Please keep the images out and set down the data exactly as given.

Stored data entries
BEGIN

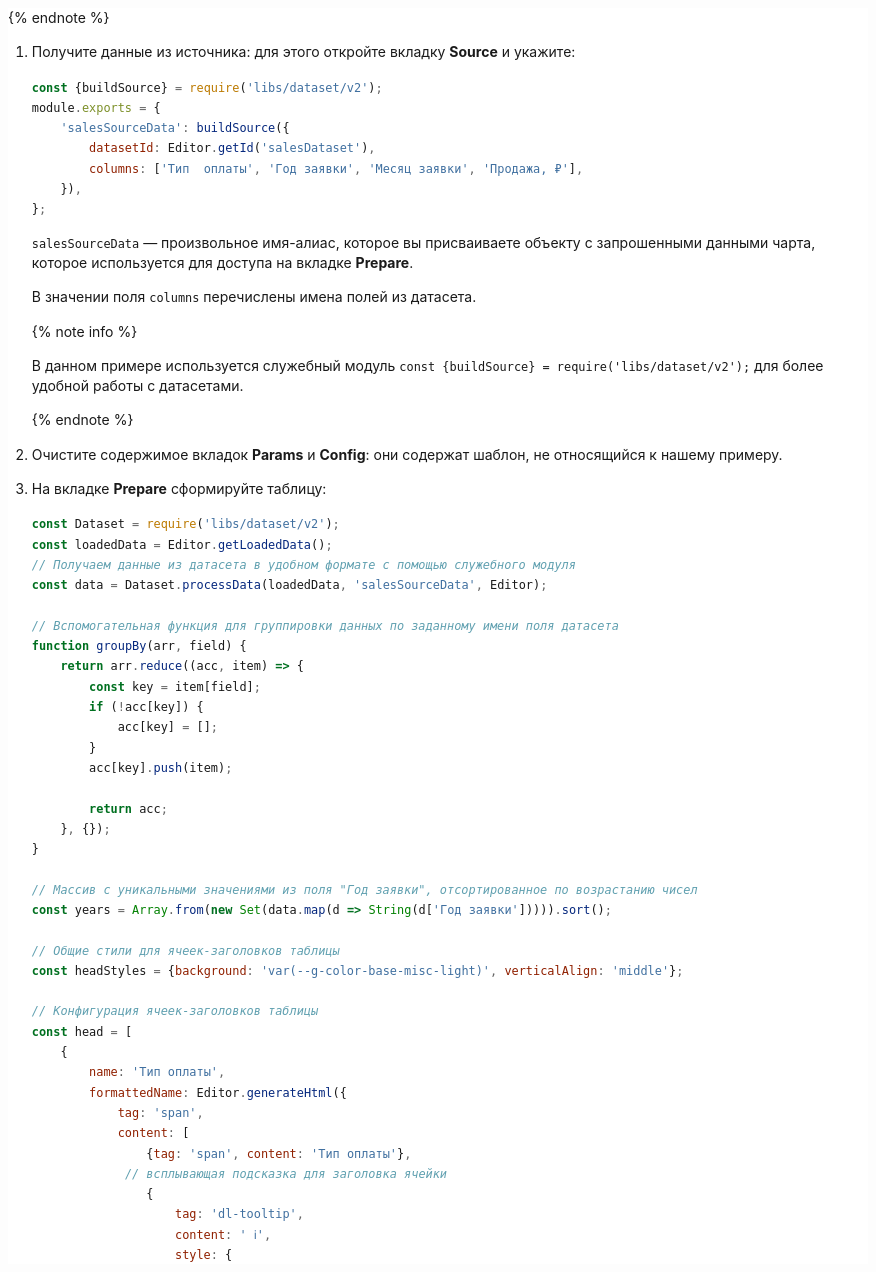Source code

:    {% endnote %}

1. Получите данные из источника: для этого откройте вкладку **Source** и укажите:

   ```javascript
   const {buildSource} = require('libs/dataset/v2');
   module.exports = {
       'salesSourceData': buildSource({
           datasetId: Editor.getId('salesDataset'),
           columns: ['Тип  оплаты', 'Год заявки', 'Месяц заявки', 'Продажа, ₽'],
       }),
   };
   ```

   `salesSourceData` — произвольное имя-алиас, которое вы присваиваете объекту с запрошенными данными чарта, которое используется для доступа на вкладке **Prepare**.

   В значении поля `columns` перечислены имена полей из датасета.

   {% note info %}
   
   В данном примере используется служебный модуль `const {buildSource} = require('libs/dataset/v2');` для более удобной работы с датасетами.

   {% endnote %}

1. Очистите содержимое вкладок **Params** и **Config**: они содержат шаблон, не относящийся к нашему примеру.

1. На вкладке **Prepare** сформируйте таблицу:

   ```javascript
   const Dataset = require('libs/dataset/v2');
   const loadedData = Editor.getLoadedData();
   // Получаем данные из датасета в удобном формате с помощью служебного модуля
   const data = Dataset.processData(loadedData, 'salesSourceData', Editor);
   
   // Вспомогательная функция для группировки данных по заданному имени поля датасета 
   function groupBy(arr, field) {
       return arr.reduce((acc, item) => {
           const key = item[field];
           if (!acc[key]) {
               acc[key] = [];
           }
           acc[key].push(item);
           
           return acc;
       }, {});
   }
   
   // Массив с уникальными значениями из поля "Год заявки", отсортированное по возрастанию чисел
   const years = Array.from(new Set(data.map(d => String(d['Год заявки'])))).sort();
   
   // Общие стили для ячеек-заголовков таблицы
   const headStyles = {background: 'var(--g-color-base-misc-light)', verticalAlign: 'middle'};
   
   // Конфигурация ячеек-заголовков таблицы
   const head = [
       {
           name: 'Тип оплаты',
           formattedName: Editor.generateHtml({
               tag: 'span',
               content: [
                   {tag: 'span', content: 'Тип оплаты'},
   				// всплывающая подсказка для заголовка ячейки
                   {
                       tag: 'dl-tooltip',
                       content: ' ℹ',
                       style: {
   ```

END

_Answer box_
Source code

:    {% endnote %}

1. Получите данные из источника: для этого откройте вкладку **Source** и укажите:

   ```javascript
   const {buildSource} = require('libs/dataset/v2');
   module.exports = {
       'salesSourceData': buildSource({
           datasetId: Editor.getId('salesDataset'),
           columns: ['Тип  оплаты', 'Год заявки', 'Месяц заявки', 'Продажа, ₽'],
       }),
   };
   ```

   `salesSourceData` — произвольное имя-алиас, которое вы присваиваете объекту с запрошенными данными чарта, которое используется для доступа на вкладке **Prepare**.

   В значении поля `columns` перечислены имена полей из датасета.

   {% note info %}
   
   В данном примере используется служебный модуль `const {buildSource} = require('libs/dataset/v2');` для более удобной работы с датасетами.

   {% endnote %}

1. Очистите содержимое вкладок **Params** и **Config**: они содержат шаблон, не относящийся к нашему примеру.

1. На вкладке **Prepare** сформируйте таблицу:

   ```javascript
   const Dataset = require('libs/dataset/v2');
   const loadedData = Editor.getLoadedData();
   // Получаем данные из датасета в удобном формате с помощью служебного модуля
   const data = Dataset.processData(loadedData, 'salesSourceData', Editor);
   
   // Вспомогательная функция для группировки данных по заданному имени поля датасета 
   function groupBy(arr, field) {
       return arr.reduce((acc, item) => {
           const key = item[field];
           if (!acc[key]) {
               acc[key] = [];
           }
           acc[key].push(item);
           
           return acc;
       }, {});
   }
   
   // Массив с уникальными значениями из поля "Год заявки", отсортированное по возрастанию чисел
   const years = Array.from(new Set(data.map(d => String(d['Год заявки'])))).sort();
   
   // Общие стили для ячеек-заголовков таблицы
   const headStyles = {background: 'var(--g-color-base-misc-light)', verticalAlign: 'middle'};
   
   // Конфигурация ячеек-заголовков таблицы
   const head = [
       {
           name: 'Тип оплаты',
           formattedName: Editor.generateHtml({
               tag: 'span',
               content: [
                   {tag: 'span', content: 'Тип оплаты'},
   				// всплывающая подсказка для заголовка ячейки
                   {
                       tag: 'dl-tooltip',
                       content: ' ℹ',
                       style: {
   ```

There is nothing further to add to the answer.